The first trailer for the final Peter Jackson movie set in Middle Earth has been released, and it seems The Hobbit; The Battle of the Five Armies will be a three hour battle scene between small dots representing orcs and small dots representing elves. Along the way Lee Pace, Richard Armitage, Martin Freeman, Luke Evans, Orlando Bloom and many other hot hot guys will glower and look sad while getting shouty about who gets to battle where.

I’m there.


This trailer significantly DOWNPLAYS the whole White Council storyline, in which Galadriel, Gandalf, Saruman and some buds go to Dol Guldur and mix it up with Sauron in an early form known as The Necromancer. This is pretty much the money shot of the whole, endless, Dwarf-farting, Elf-singing, people of Laketown-cowering, Thorin-squabbling, Kili-flirting trilogy. Also downplayed….SMAUG.

The final episode of The Hobbit totes has the best scenes, what with the arrows and the burning and the fighting and the casting out and all that. But it’s been such a loooong journey here…

A’i na vedui, Dúnadan!

The Hobbit; The Battle of Five Armies opens on December 17th, 2014.


  1. I just won’t be seeing this one.

    Peter Jackson took a fish out of water story and turned it into a story about everything BUT the fish. The heart and soul of the original tale, Bilbo, has become just another piece of dressing in a tedious story about dwarves whose personalities are evident solely through their clothing and hairstyle choices.

    I’ll just rewatch the animated version, which at least was about a Hobbit.

  2. You’d think that with all his millions Peter Jackson could afford to rent more colours than only teal and orange!…

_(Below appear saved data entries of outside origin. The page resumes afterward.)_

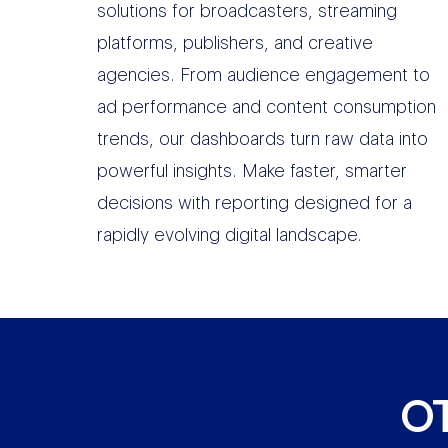
solutions for broadcasters, streaming
platforms, publishers, and creative
agencies. From audience engagement to
ad performance and content consumption
trends, our dashboards turn raw data into
powerful insights. Make faster, smarter
decisions with reporting designed for a
rapidly evolving digital landscape.
O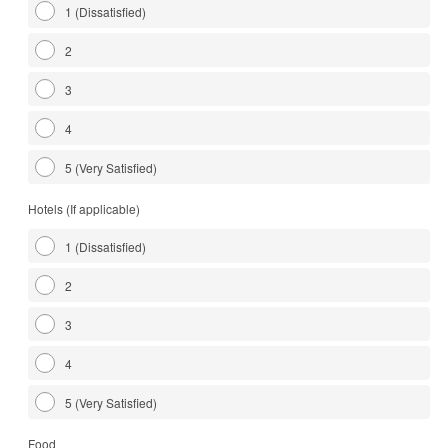
1 (Dissatisfied)
2
3
4
5 (Very Satisfied)
Hotels (If applicable)
1 (Dissatisfied)
2
3
4
5 (Very Satisfied)
Food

  3. I do plan on seeing this through to the end, but they’ve just tried to put too much into this trilogy. I don’t know how much of it is the studio wanting to get one more movie’s worth of audience receipts and how much is the filmmakers wanting to take advantage of their last chance to film Middle Earth.

    I suspect this trilogy would have made one kick-ass duology (including the White Council story) or a fun single movie (sticking to the book). There’s good material in there, but not enough to support three long movies’ worth of runtime.

  4. Be careful, Heidi, the Peter Jackson fanboys will blast you for not taking this movie with grave seriousness.

    I have no interest in seeing this. And I hear that INTERSTELLAR isn’t that great, either.